PHE ONWJ Pengenalan 49 Proyek Pemberdayaan Warga Sepanjang 2024

JAKARTA – Sebanyak 49 acara pengembangan lalu pemberdayaan rakyat di dalam wilayah pesisir diinisiasi Pertamina Hulu Energi Offshore North West Java ( PHE ONWJ ) sepanjang 2024. Program-program yang dimaksud tersebar pada tujuh tempat seluas 8.300 kilometer, yakni Daerah Subang, Kota Karawang, Wilayah Indramayu, Kota Cirebon, Kepulauan Seribu, dan juga Jakarta.
Head of Communication, Relations & CID PHE ONWJ R Ery Ridwan mengungkapkan bahwa seluruh acara dirancang berlandaskan empat pilar utama: kesehatan, ekonomi, lingkungan, serta pendidikan.
“Kehadiran kami tak cuma memberikan partisipasi pada sektor energi, tetapi juga menciptakan dampak positif bagi rakyat di dalam sekitar wilayah operasi kami,” jelas Ery, diambil Selasa (24/12/2024).

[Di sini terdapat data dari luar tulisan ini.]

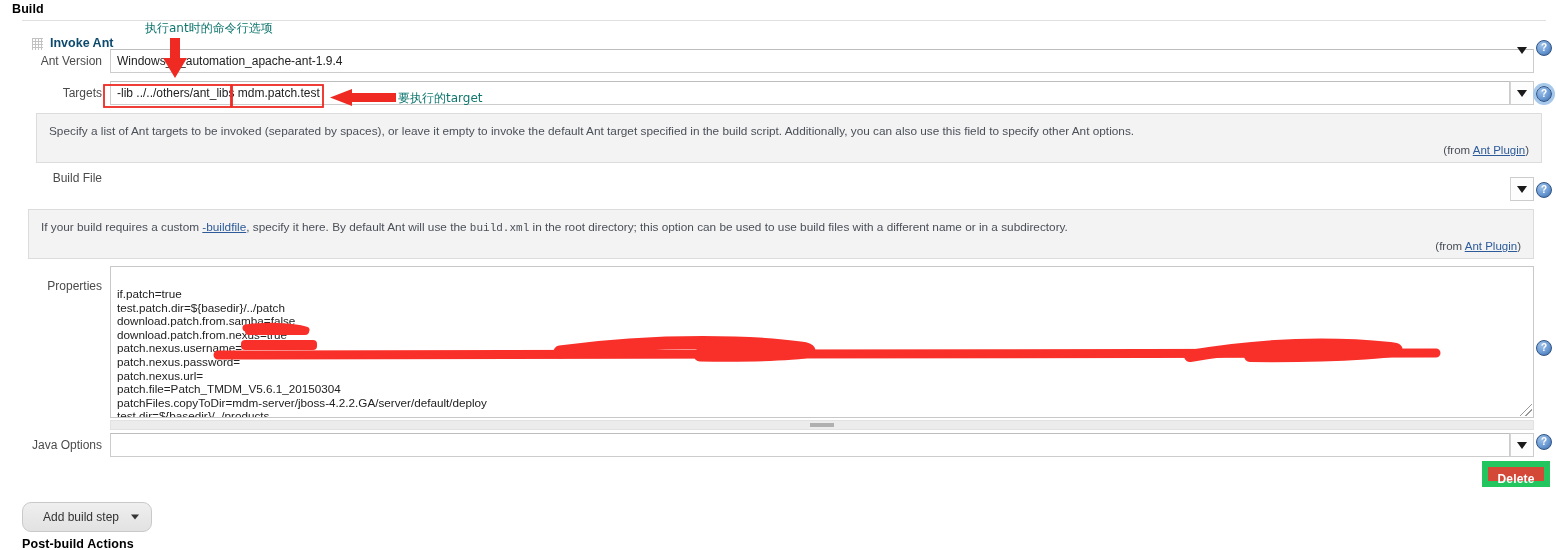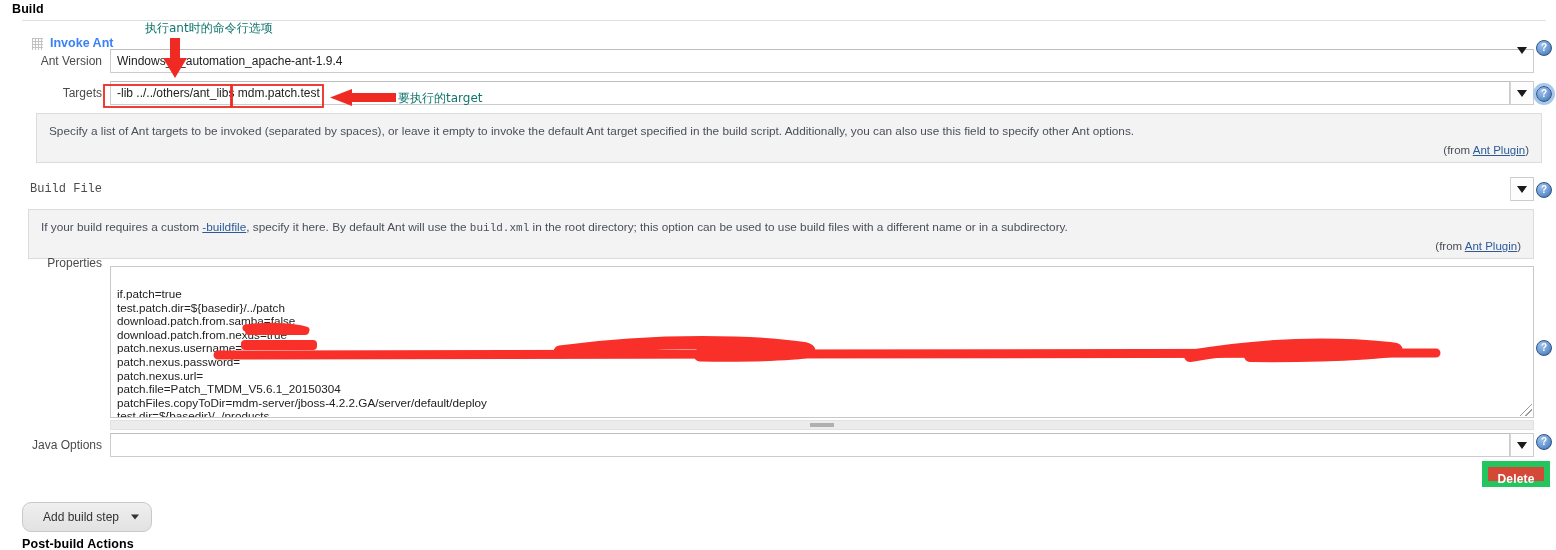--- a/index.html
+++ b/index.html
@@ -52,21 +52,21 @@
       linear-gradient(to bottom, #b8b8b8 1px, transparent 1px);
     background-size: 3px 3px;
     opacity: .85;
   }
   .block-title {
     position: absolute;
     left: 28px;
     top: 6px;
     font-weight: bold;
     font-size: 12.5px;
-    color: #3b82f6;
+    color: #0c4a6e;
   }
 
   
   .row-label {
     position: absolute;
     text-align: right;
     color: #4b4b4b;
     font-size: 12px;
     white-space: nowrap;
   }
@@ -268,31 +268,31 @@
     <div class="field" style="left:88px; top:51px; width:1400px; height:24px;">-lib ../../others/ant_libs mdm.patch.test</div>
     <div class="caret-box" style="left:1488px; top:51px; width:24px; height:24px;">
         <span class="caret"></span>
       </div>
 
     <div class="blurb" style="left:6px; top:83px; width:1506px; height:50px;margin-left:8px;">
       <span>Specify a list of Ant targets to be invoked (separated by spaces), or leave it empty to invoke the default Ant target specified in the build script. Additionally, you can also use this field to specify other Ant options.</span>
       <span class="from"><span>(from </span><a class="inline-link" href="#">Ant Plugin</a><span>)</span></span>
     </div>
 
-    <div class="row-label" style="left:0px; top:152px; width:80px;font-family:Liberation Mono, monospace;">Build File</div>
+    <div class="row-label" style="left:0px; top:141px; width:80px;">Build File</div>
     <div class="caret-box" style="left:1488px; top:147px; width:24px; height:24px;">
         <span class="caret"></span>
       </div>
 
     <div class="blurb" style="left:6px; top:179px; width:1506px; height:50px;">
       <span>If your build requires a custom </span><a class="inline-link" href="#">-buildfile</a><span>, specify it here. By default Ant will use the </span><code class="mono">build.xml</code><span> in the root directory; this option can be used to use build files with a different name or in a subdirectory.</span>
       <span class="from"><span>(from </span><a class="inline-link" href="#">Ant Plugin</a><span>)</span></span>
     </div>
 
-    <div class="row-label" style="left:0px; top:226px; width:80px;">Properties</div>
+    <div class="row-label" style="left:0px; top:249px; width:80px;">Properties</div>
     <div class="textarea" style="left:88px; top:236px; width:1424px; height:152px;" id="props-ta">if.patch=true
 test.patch.dir=${basedir}/../patch
 download.patch.from.samba=false
 download.patch.from.nexus=true
 patch.nexus.username=
 patch.nexus.password=
 patch.nexus.url=
 patch.file=Patch_TMDM_V5.6.1_20150304
 patchFiles.copyToDir=mdm-server/jboss-4.2.2.GA/server/default/deploy
 test.dir=${basedir}/../products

Ke-49 acara yang disebutkan mencakup berbagai inisiatif, mulai dari pemanfaatan limbah cangkang rajungan, turut berkontribusi pada penanganan stunting, peningkatan akses kemudian kualitas pendidikan, mitigasi dan juga adaptasi inovasi iklim, hingga pembaharuan penanganan abrasi.
“Program-program ini dirancang agar selaras dengan tujuan-tujuan pengerjaan berkelanjutan, atau Sustainable Development Goals (SDGs),” tambahnya.

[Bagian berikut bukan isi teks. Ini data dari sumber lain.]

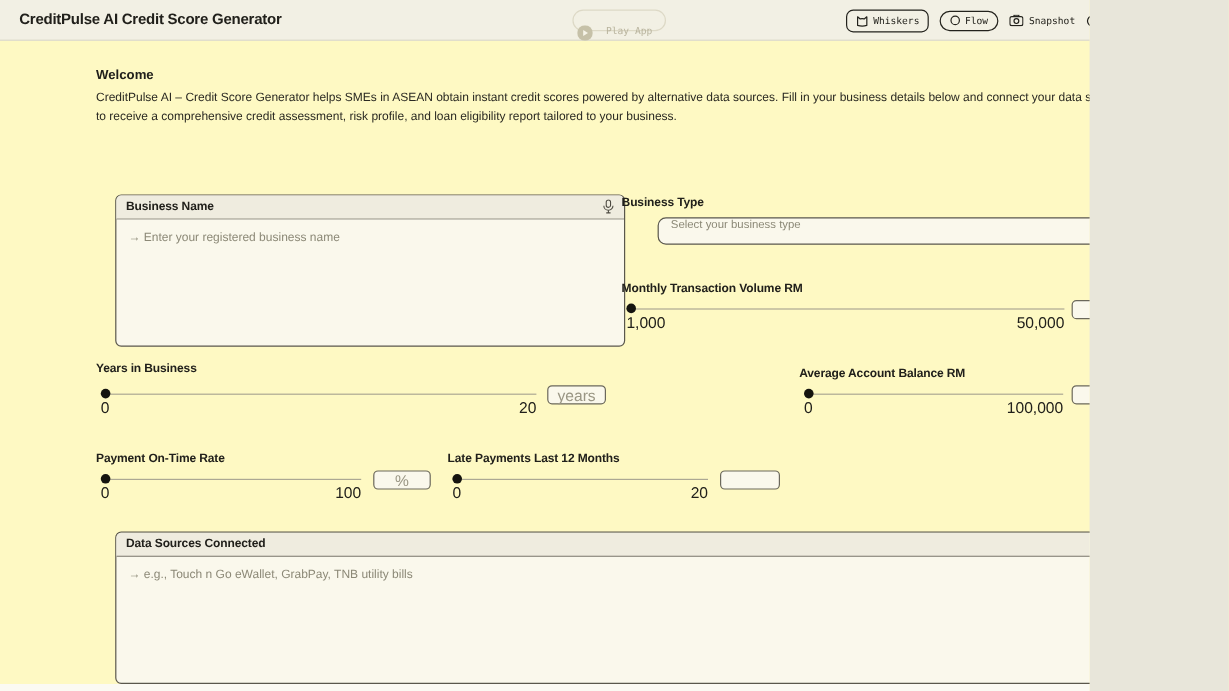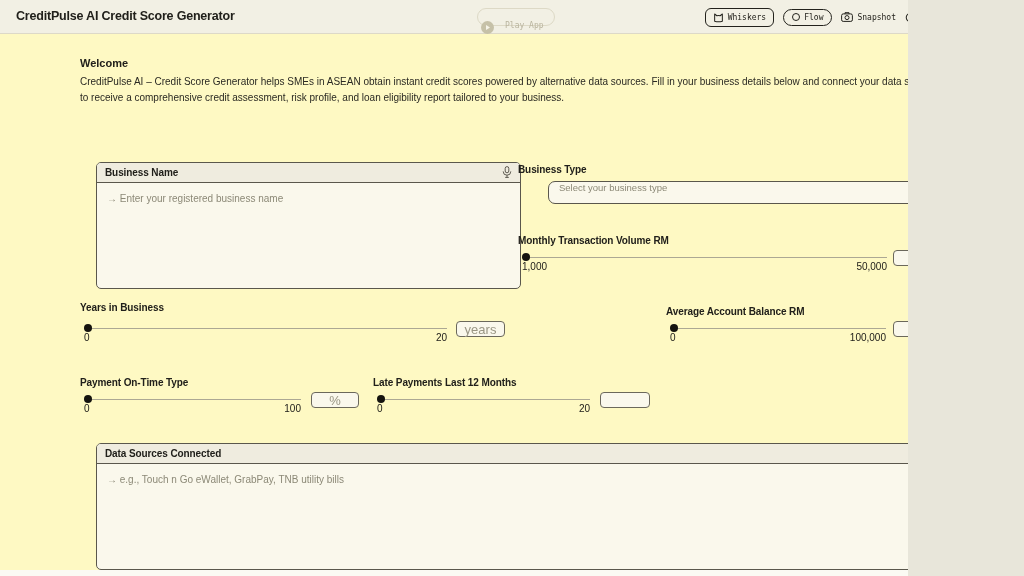--- a/index.html
+++ b/index.html
@@ -43,21 +43,21 @@
   .flabel { position:absolute; font-size:10px; font-weight:bold; color:#21201b; letter-spacing:-0.1px; }
   .dropdown { position:absolute; left:548px; top:181px; width:425px; height:23px;
               background:#faf8ec; border:1px solid #5a574c; border-radius:7px;
               display:flex; align-items:flex-start; justify-content:space-between;
               padding:0 10px; cursor:pointer; }
   .dropdown .ph { font-size:9.5px; color:#8c8977; }
   .caret { font-size:8px; color:#1c1b16; }
 
   .track { position:absolute; height:1px; background:#aca893; }
   .handle { position:absolute; width:8px; height:8px; border-radius:50%; background:#15140f; cursor:pointer; }
-  .tickrow { position:absolute; display:flex; justify-content:space-between; font-size:10px; color:#21201b; }
+  .tickrow { position:absolute; display:flex; justify-content:space-between; font-size:13px; color:#21201b; }
   .unit-box { position:absolute; background:#faf8ec; border:1px solid #6b685b; border-radius:4px;
               display:flex; align-items:center; justify-content:center;
               font-size:13px; color:#9a9684; }
 
   .bottom-strip { position:absolute; left:0; top:570px; width:1024px; height:6px; background:#fbfaf3; }
 </style>
 </head>
 <body>
 
 <div class="stage">
@@ -163,21 +163,21 @@
 
   <div class="flabel" style="left:666px; top:306px;">Average Account Balance RM</div>
   <div class="track" style="left:670px; top:328px; width:216px;"></div>
   <div class="handle" style="left:670px; top:324px;"></div>
   <div class="tickrow" style="left:670px; top:332px; width:216px;">
     <span>0</span>
     <span>100,000</span>
   </div>
   <div class="unit-box" style="left:893px; top:321px; width:50px; height:16px;">RM</div>
 
-  <div class="flabel" style="left:80px; top:377px;">Payment On-Time Type</div>
+  <div class="flabel" style="left:80px; top:377px;">Payment On-Time Rate</div>
   <div class="track" style="left:84px; top:399px; width:217px;"></div>
   <div class="handle" style="left:84px; top:395px;"></div>
   <div class="tickrow" style="left:84px; top:403px; width:217px;">
     <span>0</span>
     <span>100</span>
   </div>
   <div class="unit-box" style="left:311px; top:392px; width:48px; height:16px;">%</div>
 
   <div class="flabel" style="left:373px; top:377px;">Late Payments Last 12 Months</div>
   <div class="track" style="left:377px; top:399px; width:213px;"></div>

SDG merupakan rencana global yang mana bertujuan untuk mengakhiri kemiskinan, melindungi lingkungan, dan juga meyakinkan keberadaan yang sejahtera bagi semua orang pada 2030. Ada 17 tujuan utama yang digunakan tercakup di SDG’s, mulai dari kondisi tubuh dan juga kesejahteraan sekolah berkualitas, pekerjaan layak lalu perkembangan ekonomi, hingga aksi terhadap inovasi iklim.
“Program kebugaran kami berkontribusi pada pencapaian SDG 3 tentang kebugaran kemudian kesejahteraan. Sementara itu, inisiatif kegiatan ekonomi kami menyokong SDG 8 tentang pekerjaan layak juga perkembangan ekonomi. Kami berupaya menjawab keinginan penduduk sambil masih menjaga keseimbangan lingkungan. Hal ini adalah tanggung jawab kami sebagai perusahaan energi yang mana peduli terhadap keberlanjutan,” ungkap Ery.
PHE ONWJ tidaklah belaka menjalankan program-program ini secara mandiri, tetapi juga menjalin kemitraan dengan berbagai pihak, termasuk pemerintah daerah, pemerintah provinsi, lalu perguruan tinggi. “Kemitraan ini sangat penting untuk meyakinkan keberlanjutan dan juga keberhasilan program-program kami,” imbuh Ery.
Contohnya, PHE ONWJ mengesahkan komitmen sama-sama dengan Dinas Kehutanan Provinsi Jawa Barat, kemudian kemitraan di bentuk studi dengan Universitas Gadjah Mada, dan juga Universitas Padjadjaran.
PHE ONWJ berharap melalui program-program ini, warga dapat merasakan faedah nyata yang dimaksud berkelanjutan, baik dari sisi peningkatan kualitas hidup maupun pelestarian lingkungan. Dengan sinergi antara perusahaan, masyarakat, serta pemerintah daerah, tujuan penyelenggaraan berkelanjutan dapat tercapai secara optimal.